Spike in Sabah food prices
Sabahans are hit hardest by rising food prices, higher than even Sarawakians and West Malaysians.
PETALING
JAYA: Rising food prices, though a bane to Malaysians all over, has hit
Sabahans the hardest, noted the World Bank in its most recent report.According to its Malaysia Economic Monitor (MEM): Smart Cities November 2011 report, high inflation meant that Sabahans would spend more of their income on food than even Sarawakians and West Malaysians.
According to the report, “Sabah residents are more heavily hit than those in Peninsular Malaysia and Sarawak because Sabah residents not only faced relatively high food inflation, but they also generally spend a higher share of their income on food items.”
The report added that Sabahans spent 27.5% of their income on food items, compared to 23.2% for Sarawakians and 19.2% for West Malaysians.
Sabahans were not the only ones heavily-affected by food inflation.
According to the report, rural West Malaysians were more likely to spend “proportionally more on foods which recorded steep price rises” than they did on housing and public utilities.
Citing an example, it noted that Malaysian households that earned less than RM500 a month spent nearly a third of their income on food, compared to nine percent for households with RM5,000 monthly incomes.

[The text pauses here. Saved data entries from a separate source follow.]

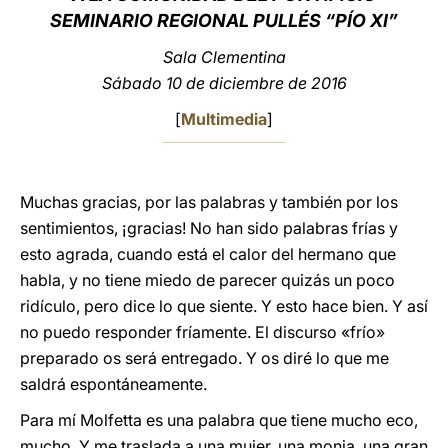
SEMINARIO REGIONAL PULLÉS “PÍO XI”
LATINE
Sala Clementina
Sábado 10 de diciembre de 2016
[
Multimedia
]
Muchas gracias, por las palabras y también por los
sentimientos, ¡gracias! No han sido palabras frías y
esto agrada, cuando está el calor del hermano que
habla, y no tiene miedo de parecer quizás un poco
ridículo, pero dice lo que siente. Y esto hace bien. Y así
no puedo responder fríamente. El discurso «frío»
preparado os será entregado. Y os diré lo que me
saldrá espontáneamente.
Para mí Molfetta es una palabra que tiene mucho eco,
mucho. Y me traslada a una mujer, una monja, una gran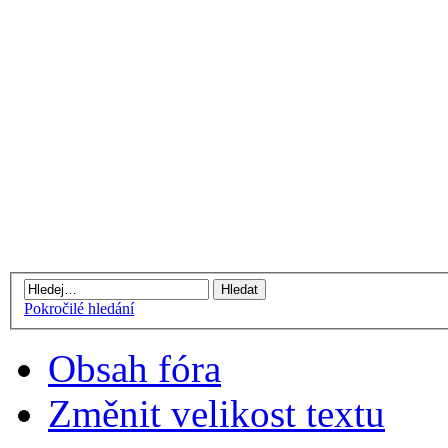
Pokročilé hledání
Obsah fóra
Změnit velikost textu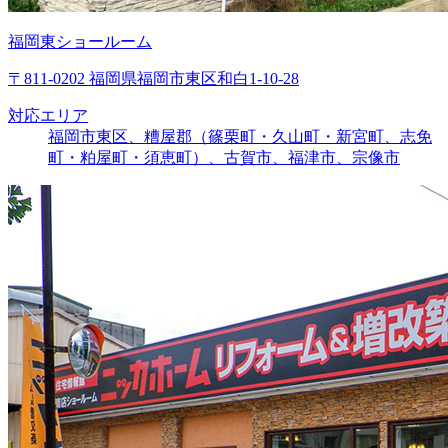
福岡東ショールーム
〒811-0202 福岡県福岡市東区和白1-10-28
対応エリア
福岡市東区、糟屋郡（篠栗町・久山町・新宮町、志免
町・粕屋町・須恵町）、古賀市、福津市、宗像市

It does not help that Sabah, according to a previous FMT report, had the highest rates of poverty in the country.
The article quoted last year’s MEM report which noted that “more than 40% of all poor people in Malaysia lived in Sabah”.

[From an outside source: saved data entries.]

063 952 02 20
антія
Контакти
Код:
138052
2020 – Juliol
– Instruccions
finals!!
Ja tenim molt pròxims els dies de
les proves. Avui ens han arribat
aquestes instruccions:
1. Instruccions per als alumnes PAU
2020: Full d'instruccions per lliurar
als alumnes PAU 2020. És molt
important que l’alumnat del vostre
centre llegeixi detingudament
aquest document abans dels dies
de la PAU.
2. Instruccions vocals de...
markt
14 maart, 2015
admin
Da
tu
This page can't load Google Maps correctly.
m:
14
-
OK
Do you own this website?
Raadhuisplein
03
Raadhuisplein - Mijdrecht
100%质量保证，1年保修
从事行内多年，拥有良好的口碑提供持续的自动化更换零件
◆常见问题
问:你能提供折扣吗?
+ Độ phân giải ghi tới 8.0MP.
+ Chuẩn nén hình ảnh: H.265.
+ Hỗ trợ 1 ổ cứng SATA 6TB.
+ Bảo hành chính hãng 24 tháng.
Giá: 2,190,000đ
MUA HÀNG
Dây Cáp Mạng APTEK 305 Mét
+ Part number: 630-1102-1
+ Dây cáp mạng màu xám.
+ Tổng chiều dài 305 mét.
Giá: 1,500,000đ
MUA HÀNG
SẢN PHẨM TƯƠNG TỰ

The report also quoted its World Bank East Asia and Pacific Region Human Development Sector director Emmmanuel Jimenez as saying that there were “deep pockets of poverty” in Sabah.

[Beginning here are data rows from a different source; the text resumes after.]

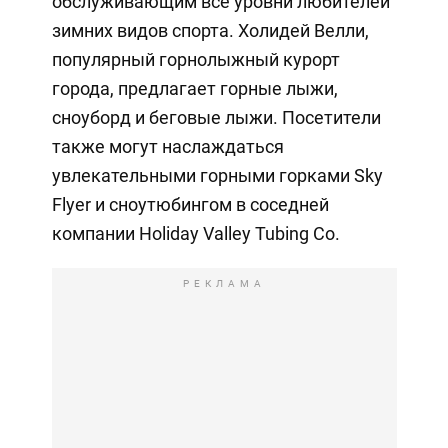
обслуживающим все уровни любителей
зимних видов спорта. Холидей Велли,
популярный горнолыжный курорт
города, предлагает горные лыжи,
сноуборд и беговые лыжи. Посетители
также могут наслаждаться
увлекательными горными горками Sky
Flyer и сноутюбингом в соседней
компании Holiday Valley Tubing Co.
РЕКЛАМА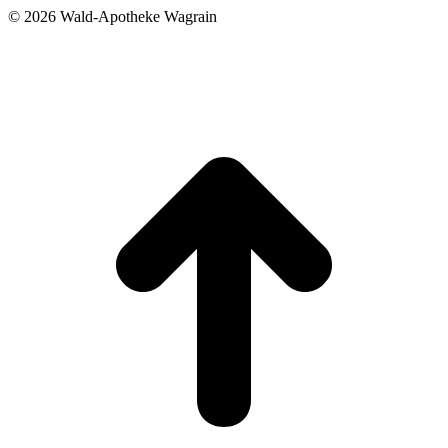
©
2026 Wald-Apotheke Wagrain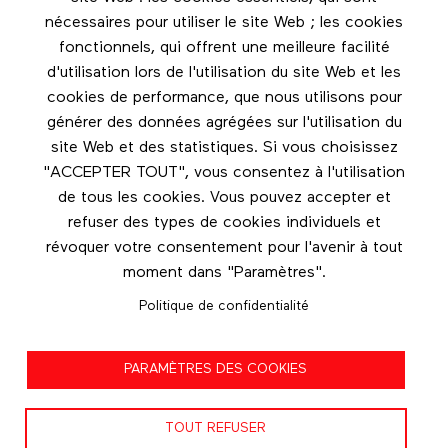
nécessaires pour utiliser le site Web ; les cookies
Footer menu
fonctionnels, qui offrent une meilleure facilité
Les éditions Esse
d'utilisation lors de l'utilisation du site Web et les
cookies de performance, que nous utilisons pour
Instagram
générer des données agrégées sur l'utilisation du
LinkedIn
site Web et des statistiques. Si vous choisissez
Facebook
"ACCEPTER TOUT", vous consentez à l'utilisation
de tous les cookies. Vous pouvez accepter et
Nous contacter
refuser des types de cookies individuels et
révoquer votre consentement pour l'avenir à tout
moment dans "Paramètres".
Politique de confidentialité
Politique de confidentialité
PARAMÈTRES DES COOKIES
Conditions d'utilisation
TOUT REFUSER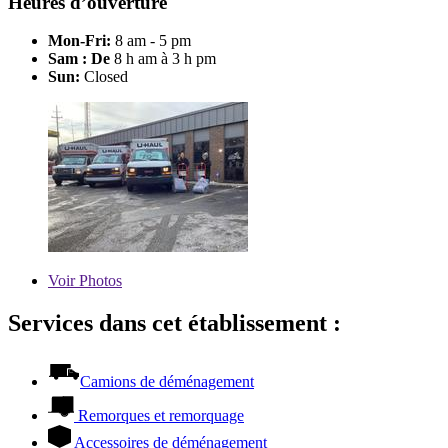
Heures d’ouverture
Mon-Fri:
8 am - 5 pm
Sam : De
8 h am à 3 h pm
Sun:
Closed
Voir
Photos
Services dans cet établissement :
Camions de déménagement
Remorques et remorquage
Accessoires de déménagement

Subsidy slash and policy changes
The situation it appears has seen little improvement. It has also not helped that the average salaries had increased by only 1.9% since the 1997 economic crisis.
The rise in food prices, the latest World Bank report said, was in part, affected by government policy changes, such as subsidy cuts.
“Some of the price hikes are policy-induced, eg. price subsidy cuts for sugar, fuels and gas and excise duty hike for cigarettes,” the report said.
It added that other factors such as bad weather – including excessive rains – also affected the price of vegetables.
These factors caused food items such as fresh vegetables, seafood and meat to see a respective inflation of 7.1%, 7.4% and 8.5%.
The highest inflations, according to the report, were in items such as potatoes, coconuts and nuts (considered as one) as well as sugar.
They each recorded inflations of 14.3%, 18.1% and 25.8% respectively.
“All major food items except rice and fresh fish registered significant price increases,” it said.
The report also noted that overall goods and services was also up by 3.1%.
Earlier in June, the Economic Intelligence Unit (EIU) confirmed that consumer prices would rise following the government’s move to slash subsidies.
It anticipated a 3.3% inflation this year, and a 3.5% increase between 2012 and 2015.